In particular, this implies that $L \otimes_K L$ isn't even a field, which is surprising -- I'd just think that the inverse of $a \otimes b$ would be $\frac{1}{a} \otimes \frac{1}{b}$. The only time this wouldn't exist is if one of $a$ or $b$ is $0$, but then $a \otimes b$ would be $0$, so this isn't a problem; what's wrong with this explanation?
It would also be nice if someone could actually prove the isomorphism in a way that's understandable to me; my background is 3 semesters of algebra.
Let's look at the most down to earth example: $\mathbb{C} \otimes_\mathbb{R} \mathbb{C}$.
Viewed as an $\mathbb{R}$ vector space it is 4-dimensional, hence strictly bigger than $\mathbb{C}$, yet still finite dimensional.
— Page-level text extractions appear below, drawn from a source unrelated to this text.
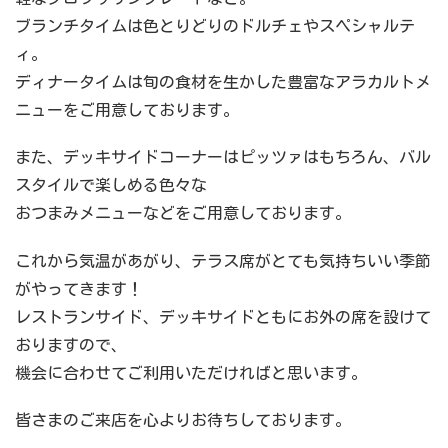
ブランチタイムは色とりどりのドルチェやスペシャルテ
ィ。
ディナータイムは旬の食材を生かした豊富なアラカルトメ
ニューをご用意しております。
また、デッキサイドコーナーはピッツァはもちろん、バル
スタイルで楽しめる色々な
おつまみメニューなどをご用意しております。
これから気温があがり、テラス席がとても気持ちいい季節
がやってきます！
レストランサイド、デッキサイドともにお外の席を設けて
おりますので、
機会に合わせてご利用いただければと思います。
皆さまのご来店を心よりお待ちしております。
Also it contains $\mathbb{C}$, so if it is a field, it is a finite dimensional field extension of $\mathbb{C}$. This seems weirdly at odds with the fact that $\mathbb{C}$ is algebraically closed - normally you get field extensions by adding roots of polynomials that didn't have roots in the field already. Something gotta give. But what?
Following up on the algebraically closed idea, let's look at the roots of the equations $x^2 = -1$ in $\mathbb{C} \otimes_\mathbb{R} \mathbb{C}$. I can list already three, perhaps there are more:
$I_1 = i \otimes 1$, $I_2 = 1 \otimes i$, $I_3 = -i \otimes 1$ etc. Again we feel that something fishy is going on: uniqueness of factorization in the ring of polynomials would tell us that there can be only two solutions of $x^2 = -1$. Where is our mistake?
Before we go on let's check that $I_1$ and $I_2$ are indeed square roots of $-1$. We have $I_1^2 = -1 \otimes 1$ and $I_2^2 = 1 \otimes -1$.
The reason that these are equal to each other is that $-1$ is an element of $\mathbb{R}$ (the $K$ in your question) and hence we can move it freely over the $\otimes$-sign.
The reason that $-1 \otimes 1 = 1 \otimes -1$ is equal to the element $-1$ in the ring $\mathbb{C} \otimes_\mathbb{R} \mathbb{C}$ is that it can also be written as the product of the real scalar $-1$ with the ring element $1 \otimes 1$ and it is obvious that the latter plays the role of $1$ in the ring $\mathbb{C} \otimes_\mathbb{R} \mathbb{C}$.
Ok, now that we all agree that $I_1^2 = I_2^2$ we need to establish something else: that they are not real scalar multiples of each other and hence linear independent elements of the real vector space $\mathbb{C} \otimes_\mathbb{R} \mathbb{C}$. I leave that to you.
Now look at the product $(I_1 + I_2)(I_1 - I_2)$. By what we just said these are two non-zero element of $\mathbb{C} \otimes_\mathbb{R} \mathbb{C}$ that multiply to $I_1^2 - I_2^2 = 0$. (The actual value of $I_1^2 = I_2^2$ is irrelevant here.)
In fields you can't have non-zero elements multiplying to zero, so $\mathbb{C} \otimes_\mathbb{R} \mathbb{C}$ is not a field.
One thing about this example I want to stress is this: both $I_1 + I_2$ and $I_1 - I_2$ are not pure tensors (i.e. elements of the form $a \otimes b$), but sums of multiple (in this case: 2) pure tensors. Tensor products of vector spaces are full of elements like this, but they tend to be overlooked.